Task goal - In the paper below on automation and telematics for people living at home, how many full-time staff guide visitors at the model apartments?

Text passage -

--

AUTOMATION AND TELEMATICS FOR ASSISTING PEOPLE LIVING AT HOME
Panu Harmo, Jere Knuuttila, Tapio Taipalus, Jose Vallet, Aarne Halme
Automation Technology Laboratory, Helsinki University of Technology, Konemiehentie 2, 02150 Espoo, Finland. Tel. +358 (0)9 4513313, fax +358 (0)9 4513308, e-mail:
[email protected], http://www.automation.hut.fi/AA/
Abstract: This paper describes a robotic and automation system presently under development for studying home automation and indoor robotic technologies as well as new service scenarios based on these technologies. The system consists of remote users, a home automation server, home automation equipment and home robots. Alarms and data are sent to outside home helpers and caretakers. A remote user connects to the home server from the Internet to interact with the home and the people residing there. A demonstration system is built in a model home, which is open to the public. Copyright © 2005 IFAC Keywords: telematics, telecommunication, robotics, multimedia, remote control, virtual reality
1
INTRODUCTION
The average age of people is rising in most western countries. In the future, there will be proportionally more elderly people than there is now. Greater effort is needed to take care of these persons. Many aged people prefer to live at home rather than to move to institutions. This is also more cost effective. Currently there are plenty of research about smart homes and technology for elderly to live longer at home. Review of these is done by (Stefanov et al. 2004). Usually research is concentrated around one or few technologies, for example around networked cameras observing and measuring events at home (Morioka et al. 2004), (Irie et al. 2004) or around home robot control (Graf et al. 2002). Same tendency is in more commercial solutions, where one company presents its products (FEMINITY, 2004), even using own smart show house. Other approach is houses or apartments where independent gadgets and architectural solutions, that help life of disabled and elderly people, are displayed like (TOIMIVAKOTI,
2004) before. In our approach we integrate many technologies trying to evaluate co-operation of technologies and problems raised from that. We also try to find users’ opinions and needs, witch are often neglected or assumed to be well known. The aim of this study is to develop modern technology solutions, particularly telematics, home automation and home robotics solutions, to assist elderly and disabled persons to live safer and better in their homes. Some of the findings and ideas were implemented in a demonstration system. The demonstration system consists of internet connection, home automation devices and networks, home robots, and user interface devices. We wanted to build the system in a home-like environment to get most realistic results from the tests. For the development work it was also important to get user feedback. Social Services Department of City of Helsinki has two model apartments called “Functional home” (FH) (TOIMIVAKOTI, 2004) for exhibiting living solutions for elderly and disabled people. The place
is open to public. There are three fulltime professional employees to guide the visitors. The apartments are equipped with assistive devices in a cosy atmosphere with appealing furniture and design. In addition to showing the assistive solutions in real environment four larger show rooms are stacked with assistive devices.

--

Data section -

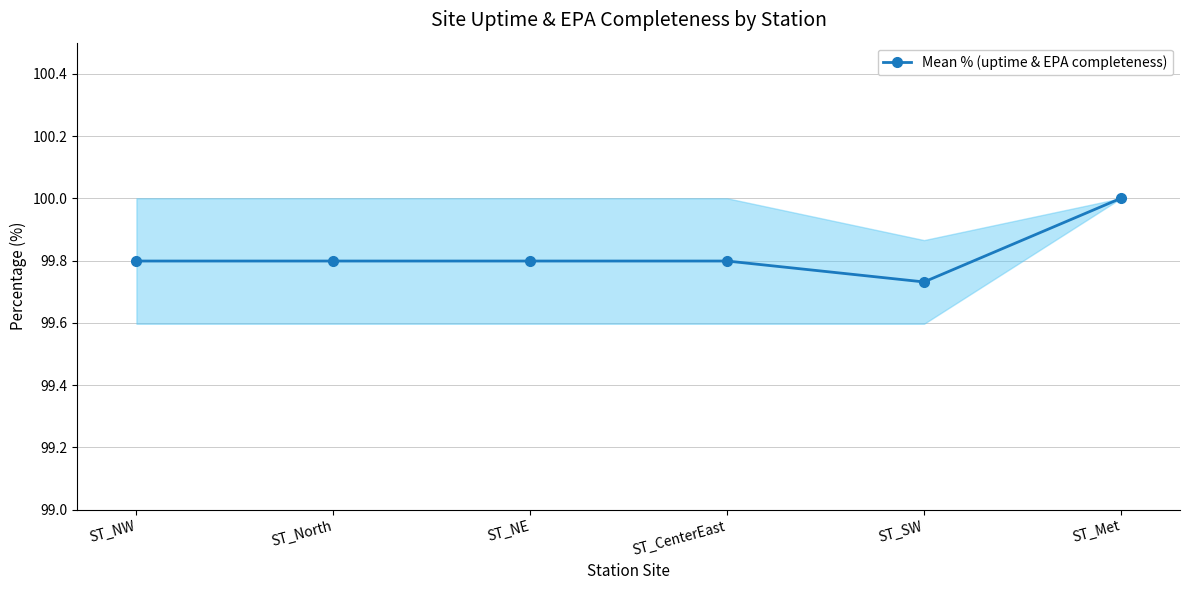

Is it true that the value at ST_Met is 21.4?

False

--

Solution for this task - Three full-time professional employees.